Input data
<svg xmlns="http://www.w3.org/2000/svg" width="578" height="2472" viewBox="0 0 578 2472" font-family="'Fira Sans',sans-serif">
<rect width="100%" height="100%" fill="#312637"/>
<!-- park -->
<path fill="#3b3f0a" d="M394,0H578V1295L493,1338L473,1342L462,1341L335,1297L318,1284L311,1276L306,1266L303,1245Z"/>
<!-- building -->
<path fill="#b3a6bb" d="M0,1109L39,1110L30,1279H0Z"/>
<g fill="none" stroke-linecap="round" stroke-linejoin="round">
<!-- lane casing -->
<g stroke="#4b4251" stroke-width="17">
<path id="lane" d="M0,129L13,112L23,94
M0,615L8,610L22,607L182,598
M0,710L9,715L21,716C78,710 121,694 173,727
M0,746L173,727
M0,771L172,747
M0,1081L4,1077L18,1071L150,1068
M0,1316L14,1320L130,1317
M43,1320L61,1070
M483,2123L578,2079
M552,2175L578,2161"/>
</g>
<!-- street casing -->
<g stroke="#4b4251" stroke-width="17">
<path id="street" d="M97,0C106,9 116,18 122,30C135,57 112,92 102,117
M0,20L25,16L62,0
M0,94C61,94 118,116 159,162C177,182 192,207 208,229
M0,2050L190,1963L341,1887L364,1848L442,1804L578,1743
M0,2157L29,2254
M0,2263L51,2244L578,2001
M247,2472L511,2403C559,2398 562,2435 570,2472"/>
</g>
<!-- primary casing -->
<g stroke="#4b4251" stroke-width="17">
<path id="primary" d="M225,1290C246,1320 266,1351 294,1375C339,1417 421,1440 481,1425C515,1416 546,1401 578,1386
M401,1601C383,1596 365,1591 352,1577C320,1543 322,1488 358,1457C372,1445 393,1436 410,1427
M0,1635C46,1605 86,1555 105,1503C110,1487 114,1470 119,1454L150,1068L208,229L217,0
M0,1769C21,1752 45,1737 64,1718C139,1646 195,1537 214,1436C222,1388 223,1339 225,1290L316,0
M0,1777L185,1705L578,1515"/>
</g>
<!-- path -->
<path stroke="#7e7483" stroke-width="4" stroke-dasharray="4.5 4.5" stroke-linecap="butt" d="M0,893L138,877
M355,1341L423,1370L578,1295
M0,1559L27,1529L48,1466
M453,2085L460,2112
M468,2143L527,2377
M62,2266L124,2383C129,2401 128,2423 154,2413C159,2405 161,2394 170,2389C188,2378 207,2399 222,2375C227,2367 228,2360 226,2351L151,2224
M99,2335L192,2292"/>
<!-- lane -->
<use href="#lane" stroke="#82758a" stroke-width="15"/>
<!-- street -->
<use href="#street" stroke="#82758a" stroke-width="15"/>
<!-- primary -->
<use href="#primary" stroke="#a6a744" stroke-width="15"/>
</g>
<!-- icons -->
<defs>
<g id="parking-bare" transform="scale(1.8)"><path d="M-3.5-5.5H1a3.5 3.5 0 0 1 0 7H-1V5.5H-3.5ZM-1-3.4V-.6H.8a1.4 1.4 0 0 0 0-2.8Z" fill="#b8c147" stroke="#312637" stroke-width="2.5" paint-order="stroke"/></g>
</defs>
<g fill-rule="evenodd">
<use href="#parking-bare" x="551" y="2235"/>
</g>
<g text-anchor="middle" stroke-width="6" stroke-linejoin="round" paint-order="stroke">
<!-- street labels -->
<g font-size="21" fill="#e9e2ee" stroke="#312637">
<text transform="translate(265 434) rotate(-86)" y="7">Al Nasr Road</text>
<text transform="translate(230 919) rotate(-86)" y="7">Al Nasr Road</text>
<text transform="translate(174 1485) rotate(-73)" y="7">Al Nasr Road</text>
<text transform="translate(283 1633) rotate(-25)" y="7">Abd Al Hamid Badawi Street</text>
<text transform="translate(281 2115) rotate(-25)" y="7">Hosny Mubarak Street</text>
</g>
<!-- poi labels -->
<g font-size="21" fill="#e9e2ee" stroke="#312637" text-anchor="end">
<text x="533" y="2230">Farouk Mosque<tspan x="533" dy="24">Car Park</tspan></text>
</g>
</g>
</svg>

Requirement
In the listing above, find each line with the word "translate" and copy it out.

Result
<text transform="translate(265 434) rotate(-86)" y="7">Al Nasr Road</text>
<text transform="translate(230 919) rotate(-86)" y="7">Al Nasr Road</text>
<text transform="translate(174 1485) rotate(-73)" y="7">Al Nasr Road</text>
<text transform="translate(283 1633) rotate(-25)" y="7">Abd Al Hamid Badawi Street</text>
<text transform="translate(281 2115) rotate(-25)" y="7">Hosny Mubarak Street</text>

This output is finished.